Taxpayers Get the Shaft With New York’s Crazy Expensive Subway Elevators

COMMENTARY Taxes

Taxpayers Get the Shaft With New York’s Crazy Expensive Subway Elevators

Oct 16, 2019 4 min read
COMMENTARY BY
David Ditch

Senior Policy Analyst, Hermann Center for the Federal Budget

David is a Senior Policy Analyst in the Grover M. Hermann Center for the Federal Budget at The Heritage Foundation.
Americans should keep hard-earned money in their own pockets rather than have it thrown down New York elevator shafts. William Manning/Getty Images

Key Takeaways

The Metropolitan Transit Agency announced it will cost $5.5 billion to build elevators for just 70 train stations, or roughly $81 million apiece.

The Federal Transit Administration parcels out trust fund money to state and local governments for transit activity.

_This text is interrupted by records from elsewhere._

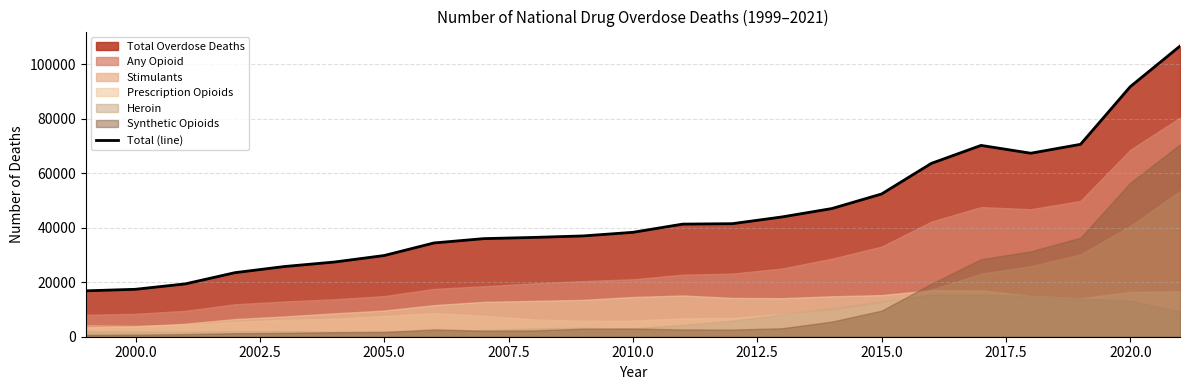

What is the minimum value for Total (line)?

16849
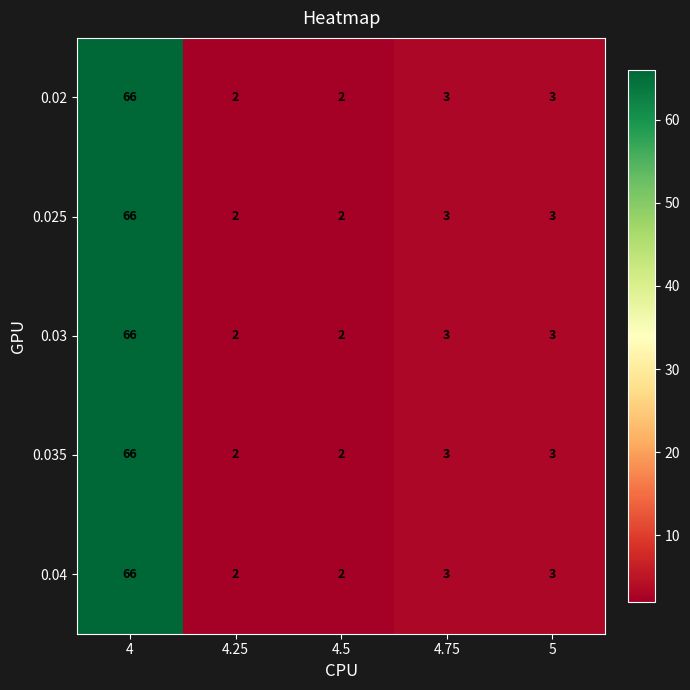

What is the total value across all series at 4?

330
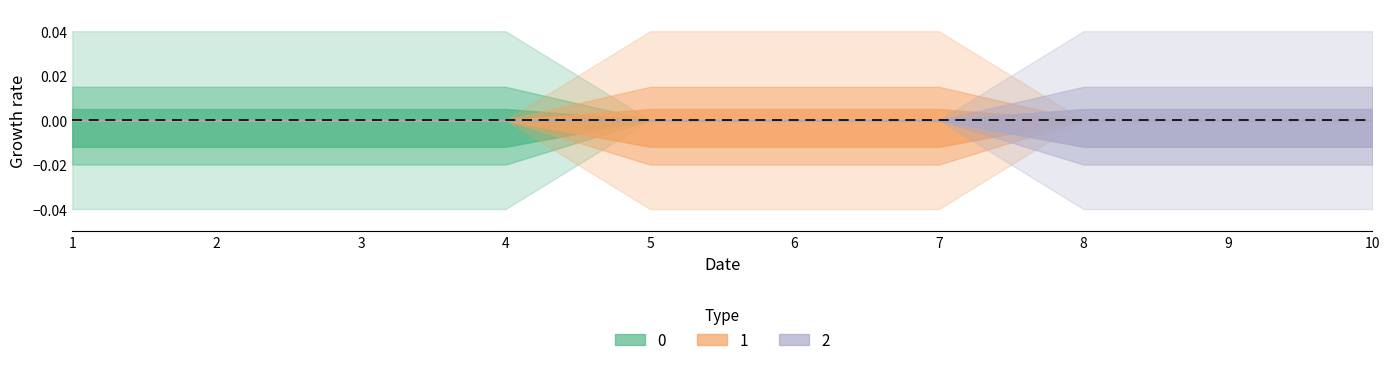

True or false: 0 has more than 2 interior local peaks.

False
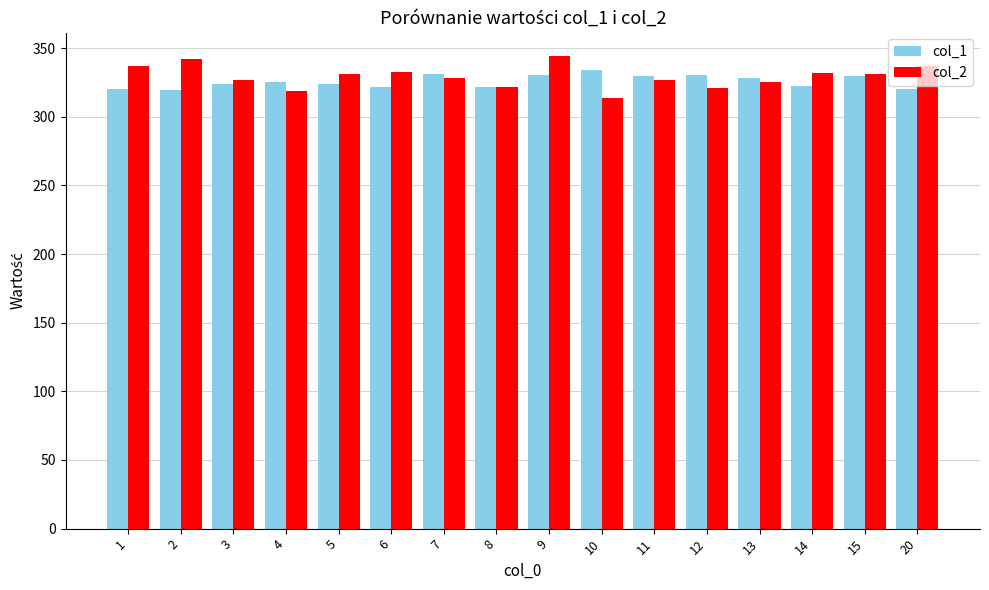

What is the greatest value displayed?

344.2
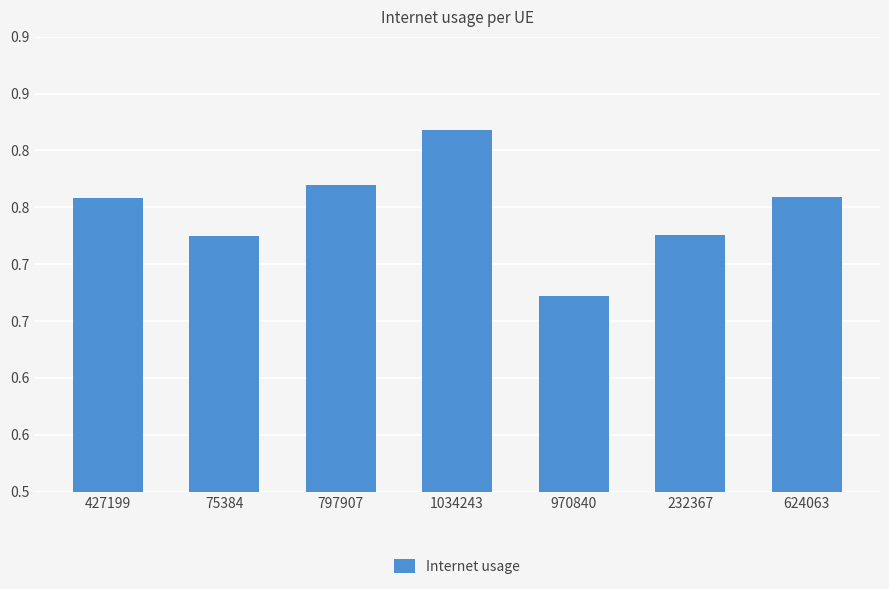

Which label corresponds to the largest value in the chart?

1034243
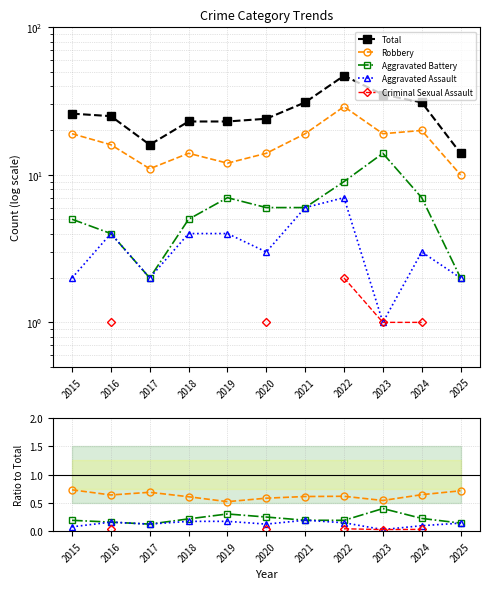

True or false: Total and Robbery intersect in this chart.

False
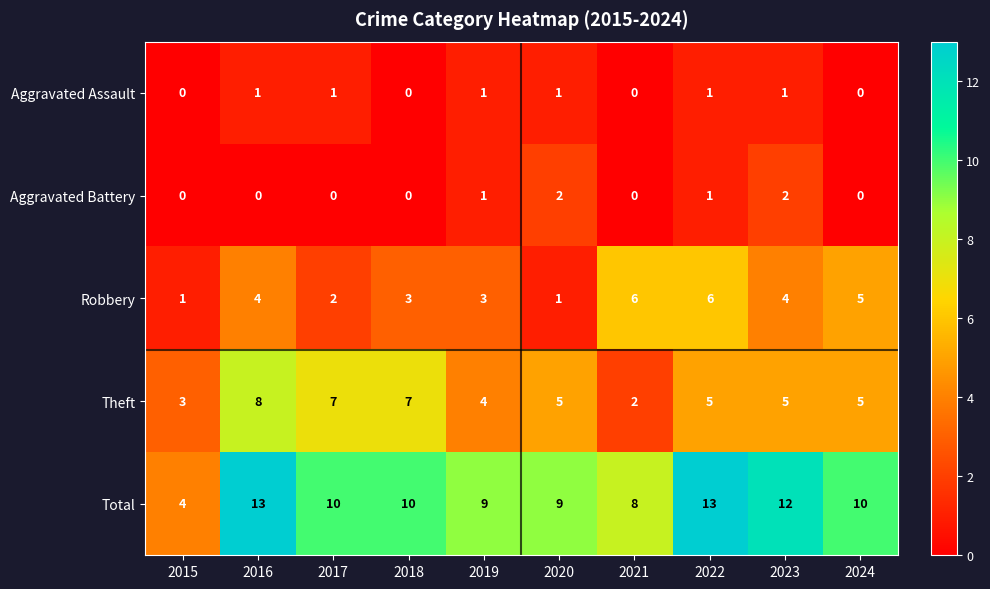

Which series has the largest total across all categories?

Total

As Congress considers a new surface transportation bill, they should think seriously about how little sense it makes to spend even more on transit programs.

Things are expensive in New York City. In many neighborhoods, even a modest apartment may rent for several thousand dollars per month. The price of food, gas, and many other staples are also well above the national average.

Yet even hardened New Yorkers suffered sticker shock when the Metropolitan Transit Agency announced it will cost $5.5 billion to build elevators for just 70 train stations, or roughly $81 million apiece. These lifts are not gold-plated or furnished with Italian leather interiors. They’re just elevators, and folks who will never ride them are expected to help with the bill.

Comparable major cities around the world manage to spend considerably less on such projects. London and Paris budget around $22 million for each of their new transit elevators. Berlin builds them for under $10 million per station, which is a fraction of what New York plans to shell out.

Such reckless, irresponsible spending has become par for the course in New York City. Several subway construction projects in recent years have had costs swell to billions of dollars per mile, and the agency is planning more of them.

MTA’s fiscal mismanagement has multiple causes. Its multi-jurisdictional governing structure makes decision-making harder and public accountability next to impossible. Environmental and community project reviews can drag on for years. The cost of unionized construction labor, which includes high salaries and cushy work rules, needlessly inflates budgets and feeds a political constituency pushing for further inflation.

If someone is willing to pay thousands of dollars per month on an apartment for easy access to Broadway shows or Wall Street jobs, fine. It’s their money, and they must feel they’re getting their money’s worth. Yet in the case of the MTA’s luxury-price elevators, hundreds of millions of taxpayers across the country will get stuck paying part of the bill and never set foot in them.

This is due to the illogical and irresponsible way in which the federal government approaches surface transportation. Rather than dedicate revenues from the nationwide gas tax to pay for interstate highways, lawmakers have tapped the Highway Trust Fund to bankroll several pet projects. This list includes bike paths, ferryboat stations, and most importantly, urban transit, even though those transportation modes don’t pay into the trust fund.

The Federal Transit Administration parcels out trust fund money to state and local governments for transit activity. Naturally, the New York City metro area receives the largest amount: $949 million for the most recent fiscal year.

These non-highway expenditures are the driving force behind the Highway Trust Fund’s mounting deficits. Congress has repeatedly bailed out the fund by borrowing, and thereby adding to the national debt, rather than taking the responsible path of cutting spending.

As if this federal subsidy for purely local transit were not enough, Washington also runs the Capital Investment Grant program, which spends billions of dollars per year nationwide. The MTA is counting on this program to help keep its outrageously expensive construction projects afloat.

New York is hardly the only place where Americans have seen money wasted on transit. California’s high-speed rail debacle stands out due to the sheer magnitude of its failure, and for the Trump administration’s rare attempt to claw back some of the funds.

In all of these cases, the presence of federal dollars makes wasteful spending much more likely. After all, state and local governments see it as “free money,” and it is basic human nature to spend other people’s money less carefully than one’s own.

As Congress considers a new surface transportation bill, they should think seriously about how little sense it makes to spend even more on transit programs. Groups such as the MTA have proven that they cannot be trusted with local funds, let alone funds sent from different time zones.

Rather than continuing to cut checks for wasteful programs, Washington would do better to reduce its role, spend less, and ignore calls for tax hikes that would hurt working families for the benefit of irresponsible agencies.

Americans should keep hard-earned money in their own pockets rather than have it thrown down New York elevator shafts.